##### Records shown
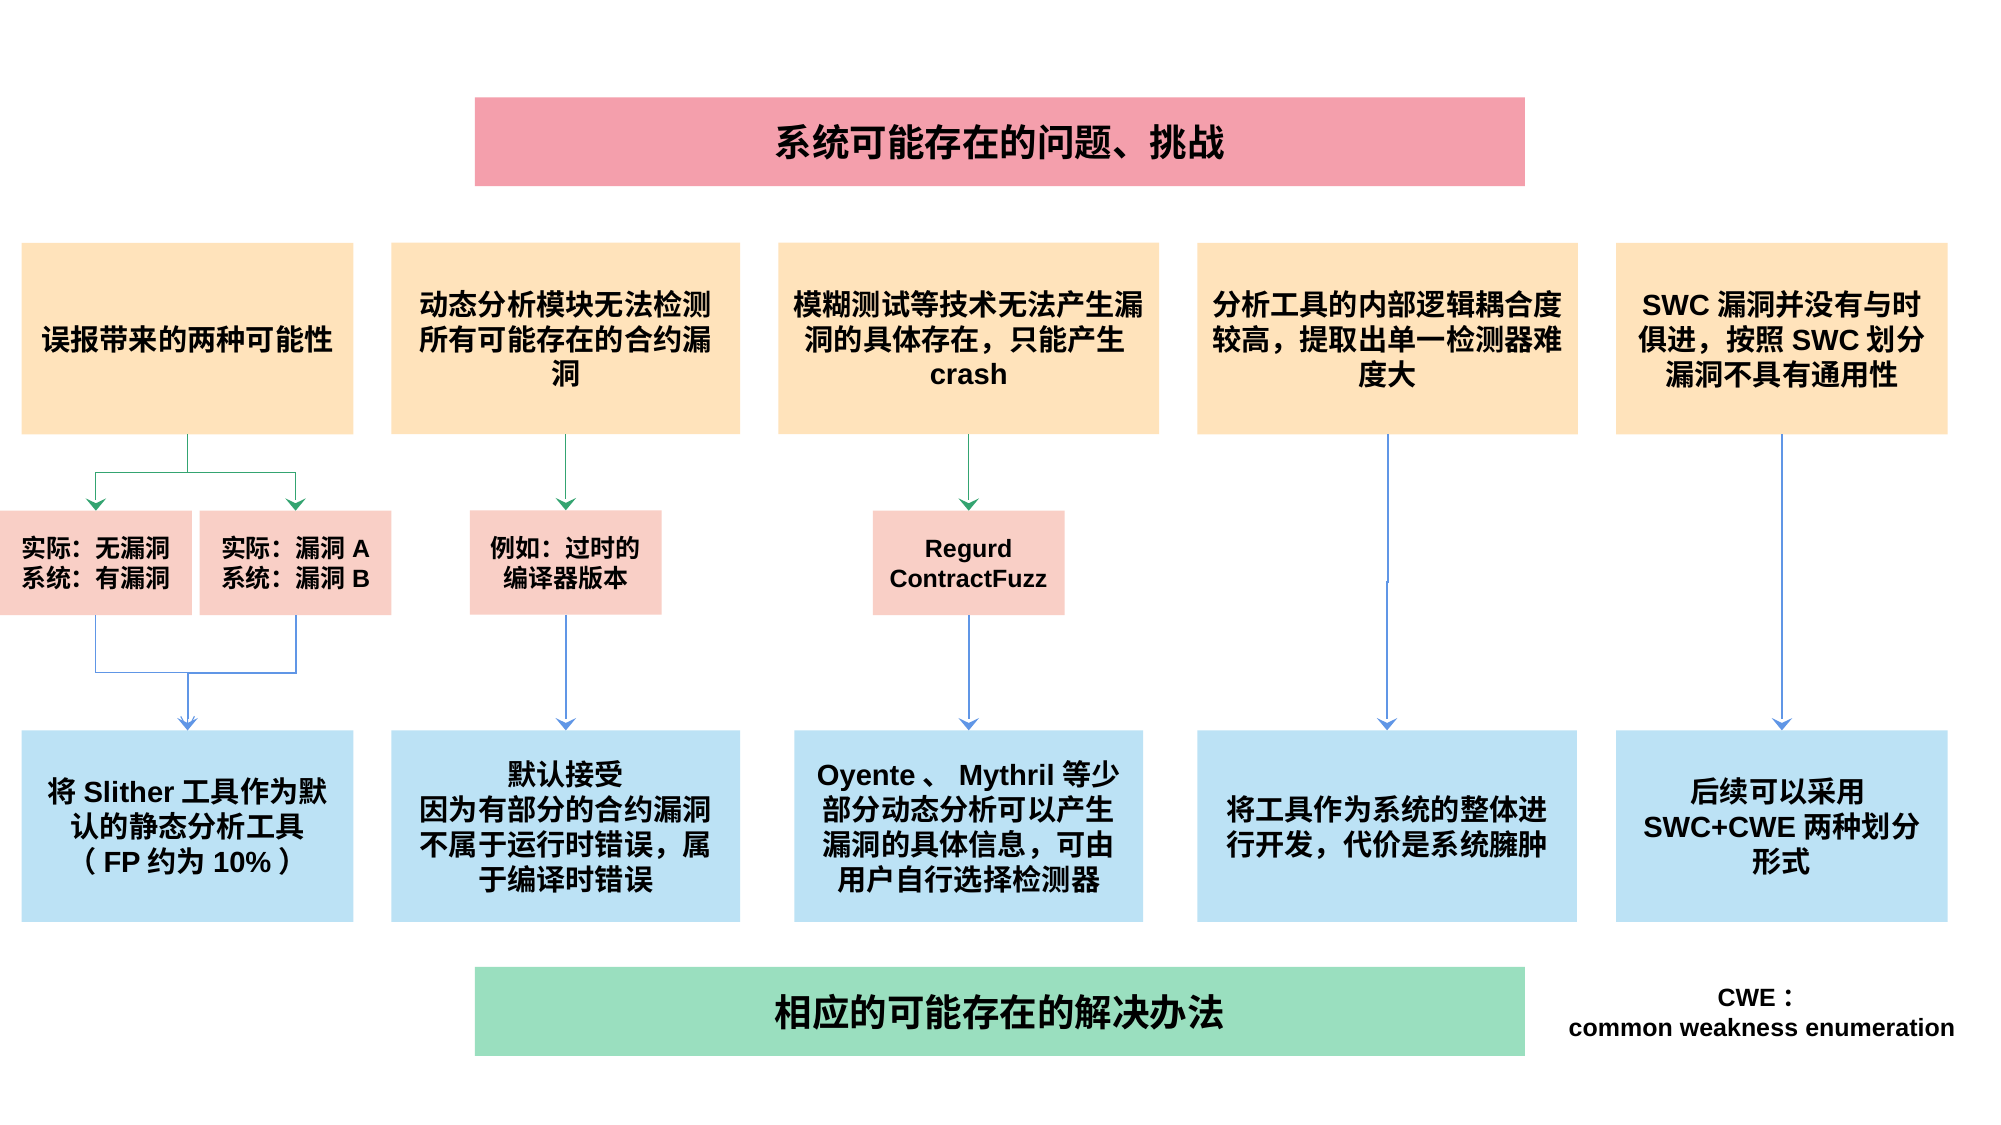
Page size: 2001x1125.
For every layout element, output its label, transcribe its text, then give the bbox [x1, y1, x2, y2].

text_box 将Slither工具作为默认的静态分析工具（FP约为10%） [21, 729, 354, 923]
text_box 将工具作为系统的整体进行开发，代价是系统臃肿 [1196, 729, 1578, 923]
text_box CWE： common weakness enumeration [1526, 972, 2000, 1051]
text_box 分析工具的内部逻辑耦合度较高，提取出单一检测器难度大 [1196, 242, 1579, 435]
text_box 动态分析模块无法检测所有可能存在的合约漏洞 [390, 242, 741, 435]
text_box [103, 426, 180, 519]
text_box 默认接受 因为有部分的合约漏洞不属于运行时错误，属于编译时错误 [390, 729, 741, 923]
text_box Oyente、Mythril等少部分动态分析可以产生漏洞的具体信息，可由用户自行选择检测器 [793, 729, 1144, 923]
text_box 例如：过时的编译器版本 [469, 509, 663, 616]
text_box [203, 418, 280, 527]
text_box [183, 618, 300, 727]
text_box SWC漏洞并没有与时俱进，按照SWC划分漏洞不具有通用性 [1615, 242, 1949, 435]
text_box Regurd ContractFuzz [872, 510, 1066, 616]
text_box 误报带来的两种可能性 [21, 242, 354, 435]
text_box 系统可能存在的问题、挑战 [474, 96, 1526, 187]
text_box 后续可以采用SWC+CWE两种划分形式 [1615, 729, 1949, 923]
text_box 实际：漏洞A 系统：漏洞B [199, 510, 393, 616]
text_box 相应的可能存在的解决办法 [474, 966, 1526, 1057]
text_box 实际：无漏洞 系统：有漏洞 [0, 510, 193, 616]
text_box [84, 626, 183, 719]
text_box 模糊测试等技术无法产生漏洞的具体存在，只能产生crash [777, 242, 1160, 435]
##########
##### Records shown
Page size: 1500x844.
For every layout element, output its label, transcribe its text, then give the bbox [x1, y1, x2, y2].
##########
§ What you should do: Copy every line of the listing that contains the word "Page".

§ Response area:
Page size: 2001x1125.
Page size: 1500x844.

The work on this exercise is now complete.